The for-profit college industry, long under attack by Obama administration bureaucrats as well as short-sellers like Steve Eisman, scored a big victory yesterday when a federal court in Washington, D.C. rejected new rules that would have made it harder for their students to obtain federal loans.
In a decision dated June 30, U.S. District Judge Rudolph Contreras rejected most of the Education Dept.’s 2010 rules that would have subjected for-profit colleges to three new tests based on the ability of their students to repay their loans. The judge said a test that would have eliminated the bottom 25% of schools from student-loan eligibility was “arbitrary and capricious” because it wasn’t based on any economic studies suggesting students from those schools had a harder time finding jobs.

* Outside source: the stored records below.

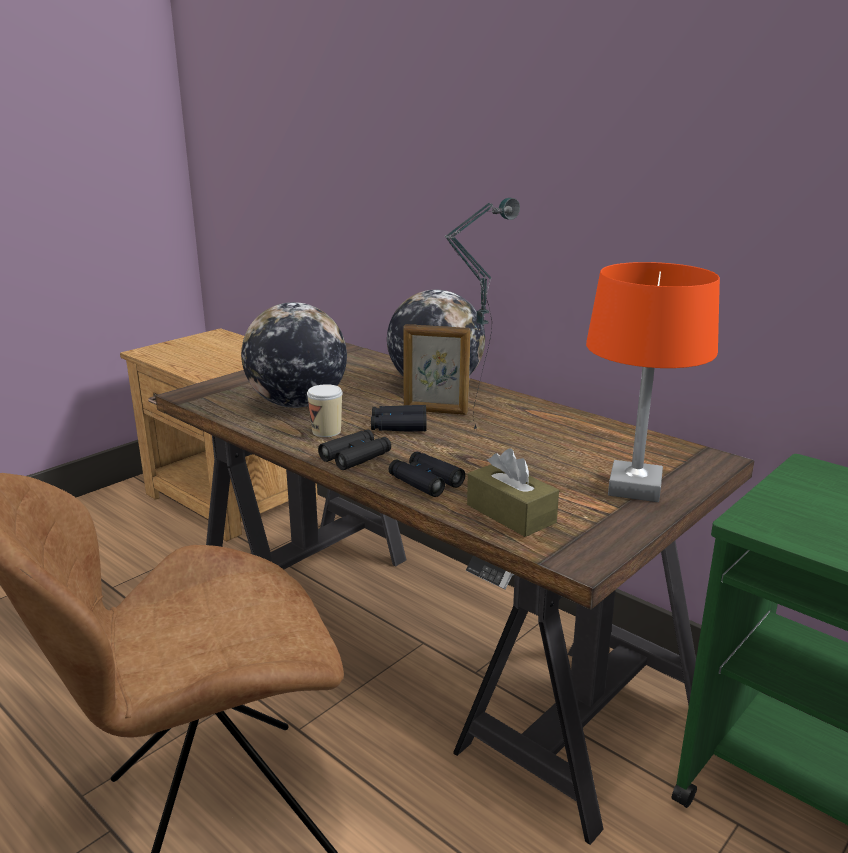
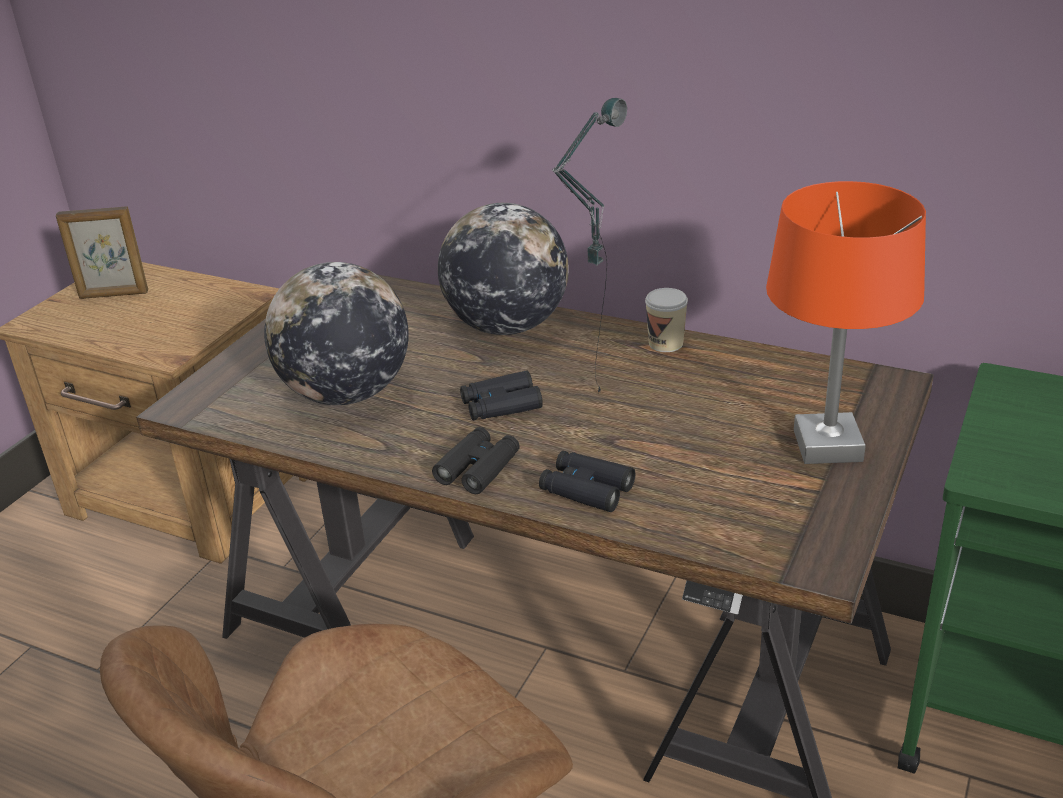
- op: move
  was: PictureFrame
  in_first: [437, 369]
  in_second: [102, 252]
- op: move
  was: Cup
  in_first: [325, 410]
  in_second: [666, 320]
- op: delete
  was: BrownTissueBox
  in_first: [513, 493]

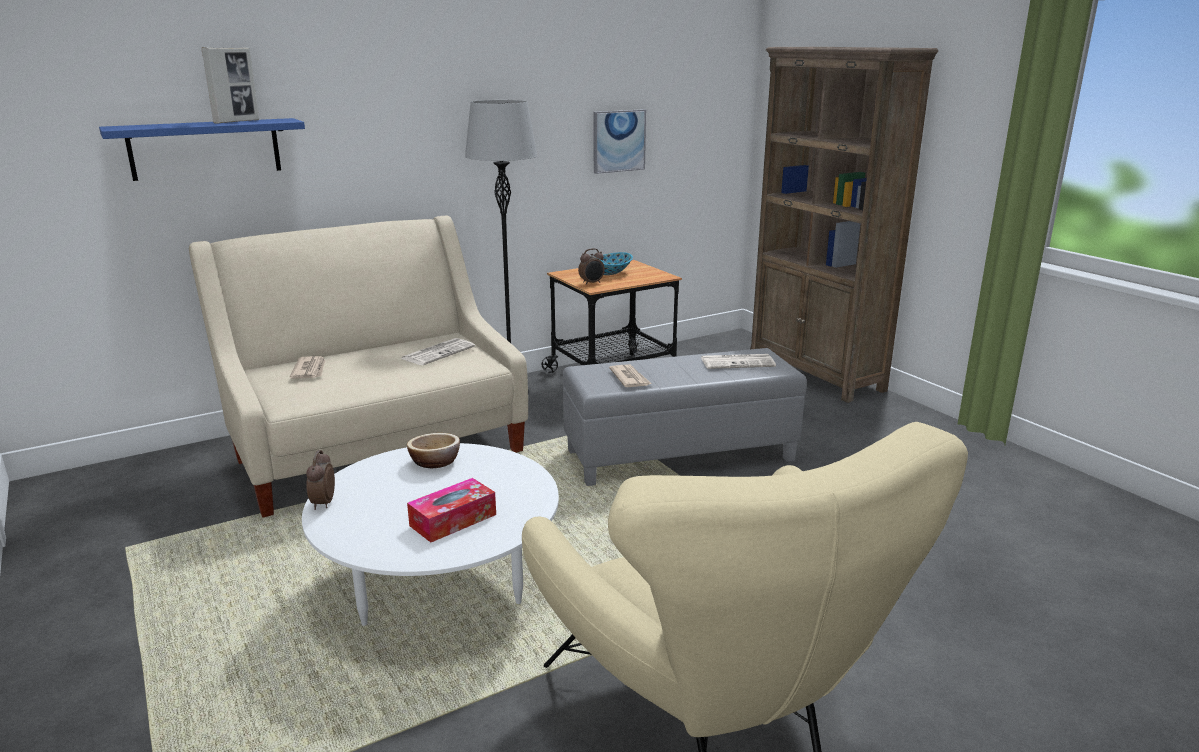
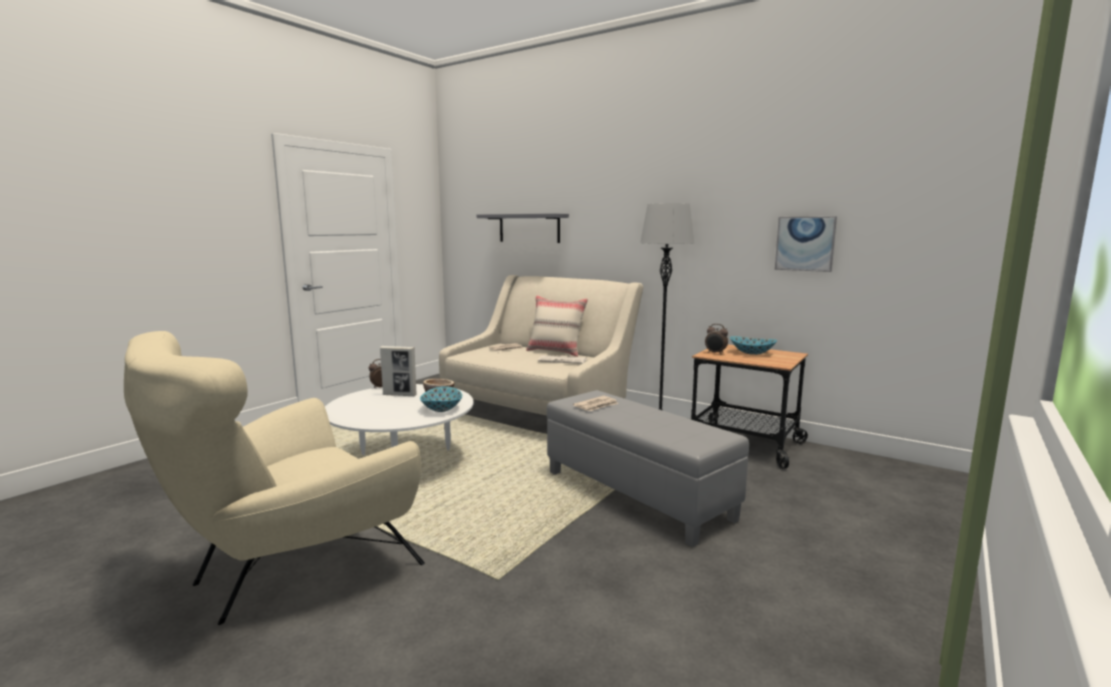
- op: move
  was: PictureFrame
  in_first: [230, 85]
  in_second: [398, 371]
- op: insert
  now: Bowl
  in_second: [441, 399]
- op: recolor
  was: BlueShelf
  now: GreyShelf
  in_first: [202, 149]
  in_second: [523, 228]
- op: insert
  now: BeigePillow
  in_second: [557, 326]
- op: delete
  was: TissueBox
  in_first: [451, 510]
- op: delete
  was: Newspaper
  in_first: [738, 361]
- op: delete
  was: BrownBookcase
  in_first: [844, 225]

“Why the bottom quarter? Because failing fewer programs would suggest that the test was not ‘meaningful’ while failing more would make for too large a `subset of programs that could potentially lose eligibility,’” the judge wrote. “That this explanation could be used to justify any rate at all demonstrates its arbitrariness.”

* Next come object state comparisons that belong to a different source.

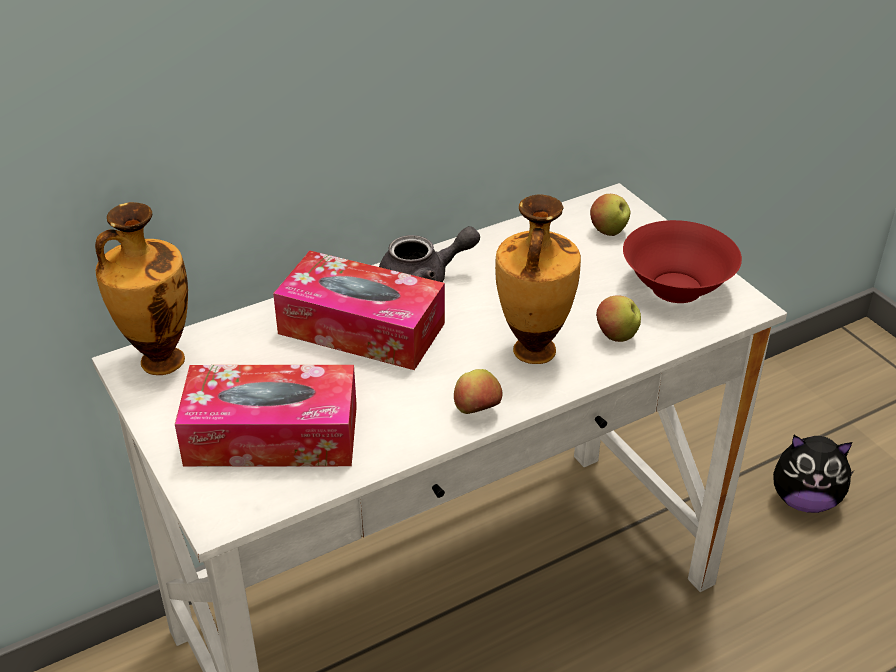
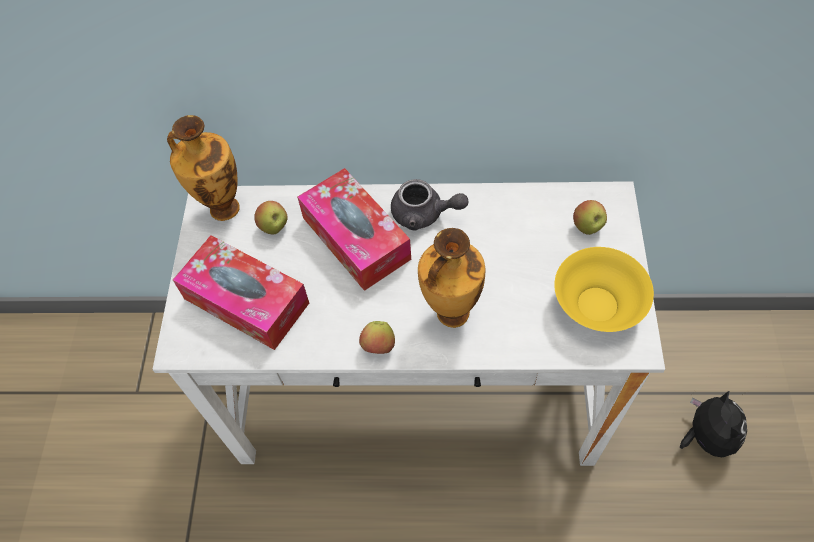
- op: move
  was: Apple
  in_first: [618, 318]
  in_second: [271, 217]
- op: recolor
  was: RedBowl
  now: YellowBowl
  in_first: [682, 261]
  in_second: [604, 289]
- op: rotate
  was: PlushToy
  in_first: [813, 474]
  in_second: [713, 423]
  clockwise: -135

The decision was a huge victory for the Association of Private Sector Colleges and Universities, which represents mostly vocational schools that prepare students for technical occupations like nursing and electronics. Those schools have come under harsh criticism for encouraging students to take out federally guaranteed loans to prepare for jobs that may not be available when they finish school.
To address these concerns, the Education Dept. in 2009 began the process of drafting new rules that would disqualify schools with higher-than-average default rates on student loans, as well as schools where graduates were left with student loan balances that exceeded their ability to repay. After a study committee was unable to reach consensus, the Obama administration imposed the new rules in 2010.
The judge dismissed most of the for-profit colleges arguments against the new rules, saying it was reasonable for the administration to tie the concept of “gainful employment” specified in the law to ability to repay. ““The real question …is not how much gain is enough but rather how much preparation is enough,” he said. He also rejected the argument that the new rules were an “elephant in a mousehole,” exceeding the Education Dept.’s authority to assess the performance of schools in graduating well-trained students. Under the new rules, schools whose students were left with loan repayments that exceeded 8% of their average annual income or 30% of discretionary income would be in danger of losing funding.
The judge rejected the strict limits on loan repayment levels for the schools as arbitrary, however, saying they were designed only to eliminate the bottom 25%. “If the Department had chosen to disqualify the bottom ten percent of programs, or the bottom half, it would have offered the same rationale,” he said.